Orion and the winter stars and constellations rising in the light of a first quarter Moon on December 2, 2019. This was from home in Alberta. Orion is above the trees with Aldebaran in Taurus and the Pleiades above him. At top left is the star Capella and the constellation of Auriga. At left of centre are Castor and Pollux in Gemini. Just rising amid the trees is Procyon in Canis Minor. Sirius and Canis Major had not yet risen. The timing nicely captures 4 of the sky’s best star clusters in a row across the sky, with the Beehive just rising at lower left, the Hyades at upper right, and the Pleiades at top. Between the Hyades and the Beehive is the small binocular cluster in Gemini, M35, but visible in this wide-angle view. The low setting Moon behind the camera to the right added a warm “bronze hour” tint to the landscape. Tracks in the snow are from deer. This is a blend of untracked exposures for the ground and tracked exposures for the sky, using the Star Adventurer tracker. The ground and sky are each stacks of 4 x 1.5-minute exposures with the 15-35mm Canon RF lens at 15mm and f/2.8 and on the Canon EOS Ra camera at ISO 800. I had some fun with filters on this one, applying a Soft Glow filter with Luminar Flex to the ground and an Orton Glow effect to the sky with ON1 Photo RAW 2020.
Orion and the winter constellations setting over the adobe main house of Painted Pony Resort, New Mexico, December 6, 2013. Taken as dawn was beginning to light the sky blue. The Milky Way is setting and stretches across the frame from Canis Major at left to Auriga at right. Jupiter is the bright object in Gemini at top centre. The Beehive cluster is top of frame. This is a stack of 3 x 3 minute exposures with the 14mm Rokinon lens at f/2.8 and Canon 5D MkII at ISO 1600.

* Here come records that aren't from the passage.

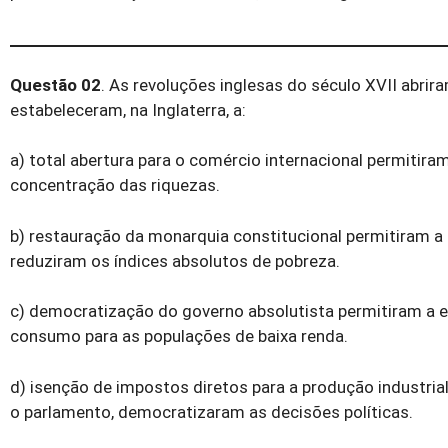
Questão 02
. As revoluções inglesas do século XVII abri
estabeleceram, na Inglaterra, a:
a) total abertura para o comércio internacional permit
concentração das riquezas.
b) restauração da monarquia constitucional permitiram a 
reduziram os índices absolutos de pobreza.
c) democratização do governo absolutista permitiram a el
consumo para as populações de baixa renda.
d) isenção de impostos diretos para a produção industria
o parlamento, democratizaram as decisões políticas.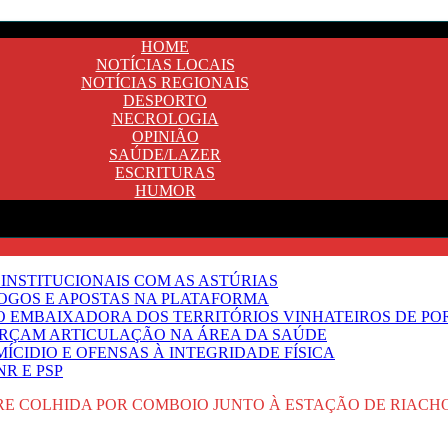
HOME
NOTÍCIAS LOCAIS
NOTÍCIAS REGIONAIS
DESPORTO
NECROLOGIA
OPINIÃO
SAÚDE/LAZER
ESCRITURAS
HUMOR
INSTITUCIONAIS COM AS ASTÚRIAS
JOGOS E APOSTAS NA PLATAFORMA
SO EMBAIXADORA DOS TERRITÓRIOS VINHATEIROS DE P
FORÇAM ARTICULAÇÃO NA ÁREA DA SAÚDE
ÍCIDIO E OFENSAS À INTEGRIDADE FÍSICA
R E PSP
E COLHIDA POR COMBOIO JUNTO À ESTAÇÃO DE RIACH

This is the nebula rich region in the constellation of Monoceros the Unicorn with the dark Cone Nebula (left of centre) and the small V-shaped and bright Hubble’s Variable Nebula at bottom, a reflection nebula that varies in form and brightness. Above the Cone Nebula is the triangular Christmas Tree Cluster, NGC 2264, here upside down as the bright blue star 15 Mon is the base of the tree. The large region of nebulosity is Sharpless 2-273. The V-shaped dark nebula above centre is LDN 1603. Near 15 Mon is a blue reflection nebula. Another blue reflection nebula IC 2169 and associated star cluster Collinder 95 is at left — I framed the field to contain this nebula. Other bits of reflection nebulosity surround it - clockwise: NGC 2245, NGC 2247 and IC 446 above the main nebula. The rich faint cluster near centre is Trumpler 5. This is a blend of 8 x 5-minute exposures at ISO 800 unfiltered with 6 x 8-minute exposures at ISO 1600 shot through an Optolong L-Enhance dual-band nebula enhancement filter (it lets through only Oxygen III blue-green and Hydrogen-alpha red to really enhance the nebulosity). All exposures with the Canon EOS Ra mirrorless camera through the SharpStar HNT150 Hyperbolic Newtonian Astrograph at f/2.8, from home on a very clear moonless night January 26, 2020. All stacked, aligned and blended in Photoshop 2020.